A single case was reported by Ghosh D, Gupta P, and Prabhakar S from Chandigarh [9]. A young adult presenting with an 11-month history of fever, headache, and vomiting was found to have CSF lymphocytic pleocytosis with increased protein. His serum tested strongly positive for Brucella (standard tube agglutination titer 1:320), whereas his CSF was weakly positive. He became asymptomatic on treatment with tetracycline, rifampicin, and streptomycin, with a significant CSF response.

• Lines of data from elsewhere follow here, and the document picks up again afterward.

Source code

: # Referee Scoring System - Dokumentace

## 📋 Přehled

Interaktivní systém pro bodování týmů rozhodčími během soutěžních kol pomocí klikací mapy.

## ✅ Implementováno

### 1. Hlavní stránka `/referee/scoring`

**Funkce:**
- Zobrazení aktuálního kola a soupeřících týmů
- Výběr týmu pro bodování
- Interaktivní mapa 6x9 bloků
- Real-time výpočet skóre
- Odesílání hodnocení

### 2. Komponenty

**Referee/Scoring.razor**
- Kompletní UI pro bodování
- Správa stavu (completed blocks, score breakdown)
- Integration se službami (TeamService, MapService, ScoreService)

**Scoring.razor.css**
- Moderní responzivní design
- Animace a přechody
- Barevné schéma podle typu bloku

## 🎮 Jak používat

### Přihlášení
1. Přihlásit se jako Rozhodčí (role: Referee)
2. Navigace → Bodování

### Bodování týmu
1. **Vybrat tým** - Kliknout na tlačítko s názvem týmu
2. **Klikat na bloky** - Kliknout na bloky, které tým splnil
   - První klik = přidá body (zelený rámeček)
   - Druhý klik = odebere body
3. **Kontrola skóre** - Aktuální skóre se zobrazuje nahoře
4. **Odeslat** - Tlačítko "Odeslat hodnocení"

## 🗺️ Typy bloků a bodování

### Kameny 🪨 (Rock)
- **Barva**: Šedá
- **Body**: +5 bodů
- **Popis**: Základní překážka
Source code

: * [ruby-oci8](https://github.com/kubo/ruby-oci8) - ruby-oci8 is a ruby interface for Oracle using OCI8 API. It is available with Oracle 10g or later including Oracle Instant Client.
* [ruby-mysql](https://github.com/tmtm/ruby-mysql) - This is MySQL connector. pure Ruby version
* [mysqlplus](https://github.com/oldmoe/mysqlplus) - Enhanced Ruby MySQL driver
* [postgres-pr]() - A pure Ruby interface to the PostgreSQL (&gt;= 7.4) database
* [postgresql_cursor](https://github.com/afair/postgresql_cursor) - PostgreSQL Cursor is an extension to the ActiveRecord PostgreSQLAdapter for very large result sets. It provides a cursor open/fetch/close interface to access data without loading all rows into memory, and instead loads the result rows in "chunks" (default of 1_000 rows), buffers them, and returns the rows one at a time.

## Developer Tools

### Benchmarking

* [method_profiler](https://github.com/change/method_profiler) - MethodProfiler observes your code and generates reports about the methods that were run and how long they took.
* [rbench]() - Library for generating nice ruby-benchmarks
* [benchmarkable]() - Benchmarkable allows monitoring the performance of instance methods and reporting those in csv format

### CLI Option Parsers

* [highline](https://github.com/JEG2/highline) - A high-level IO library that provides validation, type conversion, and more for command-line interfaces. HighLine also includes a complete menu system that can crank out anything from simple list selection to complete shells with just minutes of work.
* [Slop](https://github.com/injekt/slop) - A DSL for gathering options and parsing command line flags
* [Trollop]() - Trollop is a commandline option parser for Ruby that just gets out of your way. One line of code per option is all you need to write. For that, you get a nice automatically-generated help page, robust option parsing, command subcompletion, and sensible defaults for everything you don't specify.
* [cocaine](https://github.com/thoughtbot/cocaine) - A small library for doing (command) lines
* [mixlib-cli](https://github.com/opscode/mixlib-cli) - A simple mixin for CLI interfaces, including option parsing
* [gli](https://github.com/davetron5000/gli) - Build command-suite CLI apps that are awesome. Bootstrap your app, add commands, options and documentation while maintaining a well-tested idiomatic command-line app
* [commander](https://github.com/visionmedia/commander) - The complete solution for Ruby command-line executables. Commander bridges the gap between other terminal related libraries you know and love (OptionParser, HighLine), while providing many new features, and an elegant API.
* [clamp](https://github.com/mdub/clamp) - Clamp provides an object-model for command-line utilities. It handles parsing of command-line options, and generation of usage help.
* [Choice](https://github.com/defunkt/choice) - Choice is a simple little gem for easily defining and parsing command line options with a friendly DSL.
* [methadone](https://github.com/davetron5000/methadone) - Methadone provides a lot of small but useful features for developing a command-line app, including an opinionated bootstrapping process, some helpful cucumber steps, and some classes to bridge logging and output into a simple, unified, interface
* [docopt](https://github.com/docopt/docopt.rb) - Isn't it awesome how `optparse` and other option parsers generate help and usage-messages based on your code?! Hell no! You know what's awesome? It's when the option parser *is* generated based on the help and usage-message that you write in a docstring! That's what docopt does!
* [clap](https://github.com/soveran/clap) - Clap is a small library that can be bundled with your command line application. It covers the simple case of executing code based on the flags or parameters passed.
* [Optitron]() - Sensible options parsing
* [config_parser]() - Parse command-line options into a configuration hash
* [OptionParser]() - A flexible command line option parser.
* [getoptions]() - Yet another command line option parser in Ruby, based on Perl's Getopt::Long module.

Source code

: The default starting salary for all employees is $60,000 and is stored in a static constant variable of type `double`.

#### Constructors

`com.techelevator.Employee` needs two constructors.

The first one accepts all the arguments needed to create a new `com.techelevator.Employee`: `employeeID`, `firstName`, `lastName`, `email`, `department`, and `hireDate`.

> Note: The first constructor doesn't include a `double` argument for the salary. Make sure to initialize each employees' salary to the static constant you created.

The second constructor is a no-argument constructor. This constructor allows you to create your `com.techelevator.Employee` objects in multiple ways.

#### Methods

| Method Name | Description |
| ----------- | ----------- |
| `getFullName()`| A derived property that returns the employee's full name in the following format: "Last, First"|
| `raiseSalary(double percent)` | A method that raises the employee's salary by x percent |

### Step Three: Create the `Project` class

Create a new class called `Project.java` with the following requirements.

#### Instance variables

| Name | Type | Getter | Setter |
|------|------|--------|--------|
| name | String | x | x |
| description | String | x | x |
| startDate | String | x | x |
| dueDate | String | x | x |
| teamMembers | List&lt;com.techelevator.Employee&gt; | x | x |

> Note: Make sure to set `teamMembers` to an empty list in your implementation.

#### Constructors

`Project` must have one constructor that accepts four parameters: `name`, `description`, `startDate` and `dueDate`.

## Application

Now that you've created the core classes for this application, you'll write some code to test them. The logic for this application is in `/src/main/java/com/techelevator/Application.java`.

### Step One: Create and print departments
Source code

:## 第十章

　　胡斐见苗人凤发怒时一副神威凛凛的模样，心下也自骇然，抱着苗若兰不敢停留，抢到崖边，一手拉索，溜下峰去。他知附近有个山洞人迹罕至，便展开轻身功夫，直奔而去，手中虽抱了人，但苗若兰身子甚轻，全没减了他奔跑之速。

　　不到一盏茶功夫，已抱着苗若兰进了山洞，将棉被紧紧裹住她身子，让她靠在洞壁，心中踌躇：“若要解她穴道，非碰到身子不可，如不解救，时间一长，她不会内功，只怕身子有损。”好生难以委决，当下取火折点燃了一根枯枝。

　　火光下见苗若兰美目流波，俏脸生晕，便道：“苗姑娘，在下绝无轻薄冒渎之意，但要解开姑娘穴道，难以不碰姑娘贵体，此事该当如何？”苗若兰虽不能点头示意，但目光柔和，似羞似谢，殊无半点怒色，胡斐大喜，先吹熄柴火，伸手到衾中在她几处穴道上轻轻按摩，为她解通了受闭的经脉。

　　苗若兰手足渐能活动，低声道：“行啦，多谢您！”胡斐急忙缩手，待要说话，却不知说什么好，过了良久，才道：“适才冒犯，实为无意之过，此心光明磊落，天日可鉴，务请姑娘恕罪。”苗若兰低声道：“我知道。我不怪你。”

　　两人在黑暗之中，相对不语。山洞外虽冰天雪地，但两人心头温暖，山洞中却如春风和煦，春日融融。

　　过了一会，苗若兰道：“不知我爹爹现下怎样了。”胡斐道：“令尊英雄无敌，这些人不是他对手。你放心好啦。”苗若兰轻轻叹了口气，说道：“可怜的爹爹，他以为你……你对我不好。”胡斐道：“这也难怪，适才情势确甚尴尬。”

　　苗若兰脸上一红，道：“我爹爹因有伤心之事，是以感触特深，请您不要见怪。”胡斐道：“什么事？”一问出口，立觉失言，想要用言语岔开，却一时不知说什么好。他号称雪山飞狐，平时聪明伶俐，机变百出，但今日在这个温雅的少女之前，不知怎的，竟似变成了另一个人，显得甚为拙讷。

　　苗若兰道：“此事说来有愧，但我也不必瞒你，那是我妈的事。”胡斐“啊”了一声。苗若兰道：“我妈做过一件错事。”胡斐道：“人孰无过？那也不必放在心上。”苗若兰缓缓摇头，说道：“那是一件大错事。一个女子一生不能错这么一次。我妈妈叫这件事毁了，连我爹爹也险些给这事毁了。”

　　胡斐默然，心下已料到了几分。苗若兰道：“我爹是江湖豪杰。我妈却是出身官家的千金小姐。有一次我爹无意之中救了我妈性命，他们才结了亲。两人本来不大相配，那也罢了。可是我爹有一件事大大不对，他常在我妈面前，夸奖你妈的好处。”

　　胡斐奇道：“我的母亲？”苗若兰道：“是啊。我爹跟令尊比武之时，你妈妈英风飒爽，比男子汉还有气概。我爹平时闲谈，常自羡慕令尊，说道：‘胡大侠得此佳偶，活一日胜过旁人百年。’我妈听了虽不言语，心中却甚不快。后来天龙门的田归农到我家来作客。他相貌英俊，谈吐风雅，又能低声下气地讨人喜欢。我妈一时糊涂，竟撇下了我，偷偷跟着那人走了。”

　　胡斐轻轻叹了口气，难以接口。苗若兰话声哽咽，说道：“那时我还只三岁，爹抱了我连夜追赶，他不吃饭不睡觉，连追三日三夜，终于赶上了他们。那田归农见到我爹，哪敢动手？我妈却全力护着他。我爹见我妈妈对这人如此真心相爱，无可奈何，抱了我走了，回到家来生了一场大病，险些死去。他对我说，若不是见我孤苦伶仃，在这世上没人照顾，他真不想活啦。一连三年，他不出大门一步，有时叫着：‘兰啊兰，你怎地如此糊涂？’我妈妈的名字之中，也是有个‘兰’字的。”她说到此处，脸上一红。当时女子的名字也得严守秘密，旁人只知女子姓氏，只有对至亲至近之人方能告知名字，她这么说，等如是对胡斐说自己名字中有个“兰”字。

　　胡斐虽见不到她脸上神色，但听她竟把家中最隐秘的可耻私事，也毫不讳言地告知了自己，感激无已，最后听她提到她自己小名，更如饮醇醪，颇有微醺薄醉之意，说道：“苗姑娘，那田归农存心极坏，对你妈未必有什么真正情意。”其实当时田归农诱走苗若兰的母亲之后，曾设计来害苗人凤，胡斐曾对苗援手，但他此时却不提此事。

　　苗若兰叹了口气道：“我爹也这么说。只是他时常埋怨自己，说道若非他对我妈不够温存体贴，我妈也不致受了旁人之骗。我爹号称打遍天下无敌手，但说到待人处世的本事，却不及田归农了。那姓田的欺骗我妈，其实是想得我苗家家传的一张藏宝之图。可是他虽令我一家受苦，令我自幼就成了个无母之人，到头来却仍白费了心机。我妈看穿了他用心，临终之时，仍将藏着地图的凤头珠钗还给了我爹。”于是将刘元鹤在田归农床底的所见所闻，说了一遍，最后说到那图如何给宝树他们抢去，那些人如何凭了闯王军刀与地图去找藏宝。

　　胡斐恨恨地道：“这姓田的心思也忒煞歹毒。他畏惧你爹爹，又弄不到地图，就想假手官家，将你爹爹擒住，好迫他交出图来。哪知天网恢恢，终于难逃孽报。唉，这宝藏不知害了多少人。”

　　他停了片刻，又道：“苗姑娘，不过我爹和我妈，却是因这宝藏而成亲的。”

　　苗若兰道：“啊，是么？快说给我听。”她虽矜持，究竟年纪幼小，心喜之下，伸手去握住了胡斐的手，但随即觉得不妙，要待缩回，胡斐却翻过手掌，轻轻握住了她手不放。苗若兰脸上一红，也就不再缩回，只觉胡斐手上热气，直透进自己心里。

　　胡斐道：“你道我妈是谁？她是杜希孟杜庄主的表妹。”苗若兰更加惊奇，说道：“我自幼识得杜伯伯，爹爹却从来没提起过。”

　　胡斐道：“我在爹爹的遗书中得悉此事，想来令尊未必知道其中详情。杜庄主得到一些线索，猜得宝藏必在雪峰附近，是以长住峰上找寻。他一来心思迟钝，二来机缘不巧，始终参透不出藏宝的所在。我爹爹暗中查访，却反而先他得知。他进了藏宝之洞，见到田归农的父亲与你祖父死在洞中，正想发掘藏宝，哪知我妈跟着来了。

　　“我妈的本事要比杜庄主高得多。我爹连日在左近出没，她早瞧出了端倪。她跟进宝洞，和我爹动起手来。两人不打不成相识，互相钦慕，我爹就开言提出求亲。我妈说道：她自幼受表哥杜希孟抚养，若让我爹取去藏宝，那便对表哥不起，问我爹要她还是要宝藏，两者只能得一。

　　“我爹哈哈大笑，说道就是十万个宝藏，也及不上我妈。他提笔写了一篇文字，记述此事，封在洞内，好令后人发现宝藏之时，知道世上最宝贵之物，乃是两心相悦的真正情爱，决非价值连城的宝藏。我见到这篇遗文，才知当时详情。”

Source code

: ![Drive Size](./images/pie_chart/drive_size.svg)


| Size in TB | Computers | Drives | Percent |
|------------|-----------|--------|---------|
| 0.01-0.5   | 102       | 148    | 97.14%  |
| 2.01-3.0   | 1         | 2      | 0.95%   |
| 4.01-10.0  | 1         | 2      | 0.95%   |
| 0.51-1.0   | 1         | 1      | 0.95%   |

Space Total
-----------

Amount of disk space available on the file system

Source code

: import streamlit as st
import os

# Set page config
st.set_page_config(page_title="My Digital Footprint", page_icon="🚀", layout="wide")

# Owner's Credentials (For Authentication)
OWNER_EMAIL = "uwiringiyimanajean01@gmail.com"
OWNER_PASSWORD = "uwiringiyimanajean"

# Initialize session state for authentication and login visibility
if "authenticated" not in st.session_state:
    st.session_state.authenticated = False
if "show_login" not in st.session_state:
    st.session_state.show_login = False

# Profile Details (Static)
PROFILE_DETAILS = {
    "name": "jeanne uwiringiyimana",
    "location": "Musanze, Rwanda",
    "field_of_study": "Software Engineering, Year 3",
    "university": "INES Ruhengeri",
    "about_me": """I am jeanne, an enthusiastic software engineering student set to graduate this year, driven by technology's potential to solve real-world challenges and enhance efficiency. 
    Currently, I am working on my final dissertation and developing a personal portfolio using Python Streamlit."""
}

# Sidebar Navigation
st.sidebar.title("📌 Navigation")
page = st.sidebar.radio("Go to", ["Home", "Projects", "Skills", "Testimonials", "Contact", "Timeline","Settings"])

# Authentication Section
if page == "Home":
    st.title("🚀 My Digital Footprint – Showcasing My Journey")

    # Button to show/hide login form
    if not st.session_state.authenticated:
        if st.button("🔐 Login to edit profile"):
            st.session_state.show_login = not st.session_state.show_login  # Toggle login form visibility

Neurobrucellosis treatment must include antibiotics that cross the blood brain barrier. Combination therapy must include: Ceftriaxone 2 mg IV twice daily for at least 1 month; Doxycycline 100 mg PO twice daily for 4-5 months; and rifampin 600–900 mg (15 mg/kg) PO once daily for 4-5 months. The alternative regimen consists of: Trimethoprim-sulfamethoxazole 160/800 mg PO twice daily for 5–6 months; doxycycline 100 mg PO twice daily for 5–6 months; and rifampin 600–900 mg (15 mg/kg) PO once daily for 5–6 months. Sometimes corticosteroid is added and used to be useful in patients with raised intracranial pressure, papilledema, or polyneuropathy, and our patient has one of these symptoms.

Conclusion

In summary, this case of neurobrucellosis underscores the diagnostic challenges and complexities associated with this rare manifestation of a globally prevalent zoonotic disease. The patient's journey from initial misdiagnoses to the eventual identification of neurobrucellosis highlights the importance of considering uncommon presentations in regions where brucellosis is endemic. Neurobrucellosis, although rare, can manifest with diverse neurological symptoms, necessitating a high index of suspicion and thorough evaluation. A timely diagnosis, confirmed through cerebrospinal fluid culture and serology, is crucial for effective management and improved patient outcomes. This case serves as a reminder for healthcare providers in endemic areas to remain vigilant, especially when confronted with atypical neurological presentations. Early recognition and appropriate treatment are essential to preventing complications and ensuring a successful outcome for patients with neurobrucellosis.